Victoria Braithwaite, a professor at Penn State University best known for her work on fish cognition, died at age 52 from pancreatic cancer late last month (September 30). One of the first scientists to systematically explore pain perception in fish, Braithwaite’s work stimulated debate about cognition in non-human animals, and helped inform animal welfare guidelines in scientific research.
“Victoria had an enormously successful career in trying to understand the minds of animals,” Susan Healy, a biologist at the University of St. Andrews in the UK who penned an obituary for Braithwaite for The Guardian, says in a statement from Penn State. “Given that we are still trying to do this with our own species, this has been no small challenge.”
Braithwaite was born the sixth of seven children of June and Alan Braithwaite in 1967 in Bradford in the UK. After an undergraduate degree at the University of Oxford, she spent the early 1990s studying how animals use visual or other sensory information to learn—beginning with pigeons during graduate research at Oxford and shifting her focus to fish for postdoc work at the University of Glasgow.
In 1995, Braithwaite took up a lectureship at the University of Edinburgh. It was there that she coauthored two seminal and, at the time, controversial papers laying out the case that fish feel pain. The data, she and her colleagues argued, demonstrated that fish show behaviors and physiology that are consistent with pain perception, or nociception.
Although her ideas have continued to receive pushback from members of the angling community and a few biologists, the findings have been widely replicated by other researchers and incorporated into the design of welfare guidelines for the research and farming of fish in the European Union and elsewhere.
“More and more people are willing to accept the facts,” Braithwaite told Smithsonian Magazine last year. “Fish do feel pain.

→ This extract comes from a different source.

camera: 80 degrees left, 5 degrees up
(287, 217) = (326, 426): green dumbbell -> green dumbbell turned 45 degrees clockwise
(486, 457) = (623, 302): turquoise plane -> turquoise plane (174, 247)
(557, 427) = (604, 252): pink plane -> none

It’s likely different from what humans feel, but it is still a kind of pain.”
In 2007, after 12 years at Edinburgh, Braithwaite moved to Penn State, where she taught courses on animal behavior and welfare alongside her research on how the environmental conditions of salmon and trout fisheries could influence fish cognition.
Her book Do Fish Feel Pain?, which presented her findings for a lay audience, was published in 2010. Reviewing the work for The Quarterly Review of Biology, Gil Rosenthal of Texas A&M University wrote that “Braithwaite is at her best when conveying the sophistication of fish behavior, and that sophistication alone should give pause to anyone who derives joy from dragging a live animal around by a hook through the mouth.”

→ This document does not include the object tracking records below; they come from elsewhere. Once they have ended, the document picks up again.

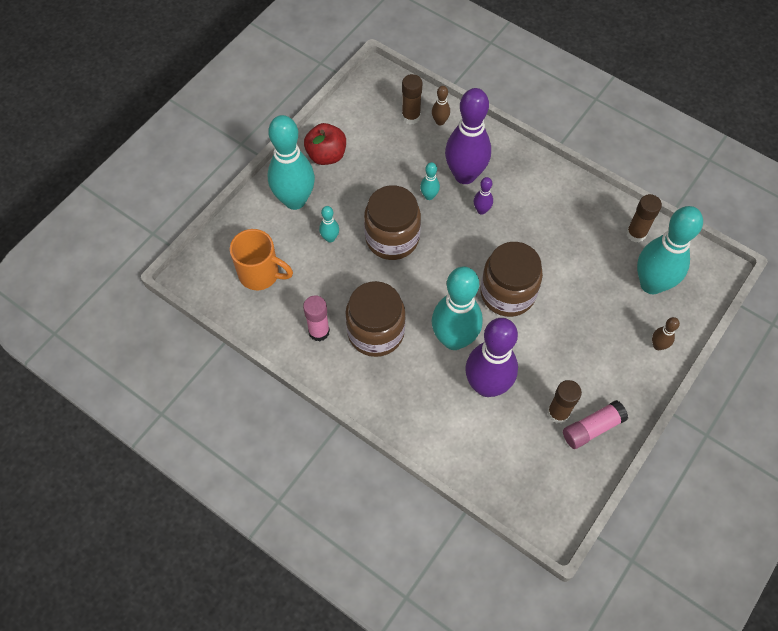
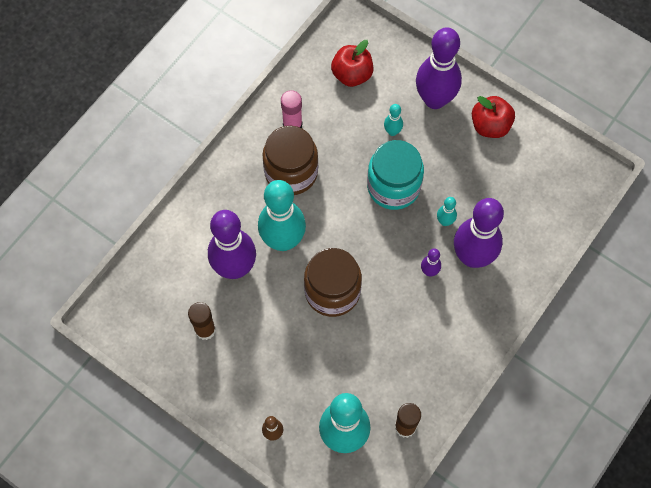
camera: 90 degrees right, 5 degrees up
(260, 274) = (352, 74): orange mug -> red apple
(295, 200) = (435, 99): turquoise bowling pin -> purple bowling pin
(392, 238) = (393, 186): brown jar -> turquoise jar
(411, 117) = (545, 205): brown glue stick -> none
(440, 121) = (541, 234): brown bowling pin -> none
(592, 428) = (188, 359): pink glue stick -> none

A diagnosis of pancreatic cancer came as Braithwaite was preparing to move to Berlin to become the director of the IGB Leibniz-Institute of Freshwater Ecology and Inland Fisheries.
Margaret Brittingham, a professor of wildlife resources at Penn State and Braithwaite’s colleague, says in the university statement that even faced with this news, Braithwaite maintained an upbeat and curious attitude towards the world.
“She never asked, ‘Why me?’” Brittingham says. “Instead, she noted that her tumor was of an incredibly rare type and marveled at the infinitesimal odds that she developed it. She remained positive until the end; it’s how she lived her entire life.”
Braithwaite is survived by five siblings, her two sons, James and Matthew, and two grandchildren.